Editing, even though it is so important to good writing, isn't quite as much fun as writing, for me. It takes discipline. You have to love and hate your writing at the same time. Love it enough to spend time reading it carefully. Hate it enough to cut, delete, and change it.

There's a saying in the news business for a hard-nosed editor: "She doesn't mind killing other people's words." (In reality, that phrase is put in a way that is much colder, but I don't want the Google results that might come up if I use the one I know best.)

It is painful to realize that I have written something out in 2 pages what I can re-write in half a page. But, it's exciting to see that half a page when it is finished...and to realize that the half page maybe wouldn't have been possible without the 2-page draft that came before it.

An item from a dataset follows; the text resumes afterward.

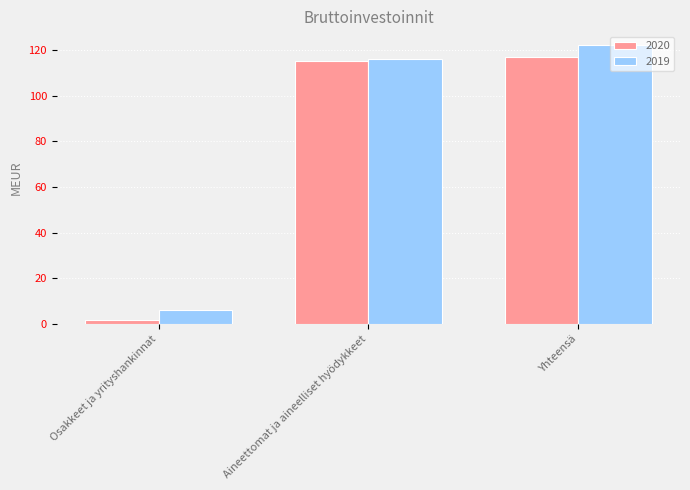

What is the spread (max minus min) of values at Aineettomat ja aineelliset hyödykkeet?

1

I felt better about my ambiguous relationship to rewriting when I read A Moveable Feast. There's a section where Hemingway damns Stein's writing with faint praise. He writes about her great affection for writing, and how much she loves turning it out on a daily basis. But. She doesn't edit, rewrite, or even read her proofs for herself.
"This book (The Making of Americans) began magnificently, went on very well for a long way with stretches of great brilliance and then went on endlessly in repetitions that a more conscientious and less lazy writer would have put in the waste basket."
OUCH! I hope no one says something like that about me. I know some of my weaknesses. I tend to hyperbole. I use too many words when fewer will do. I'm trying to fix that, now.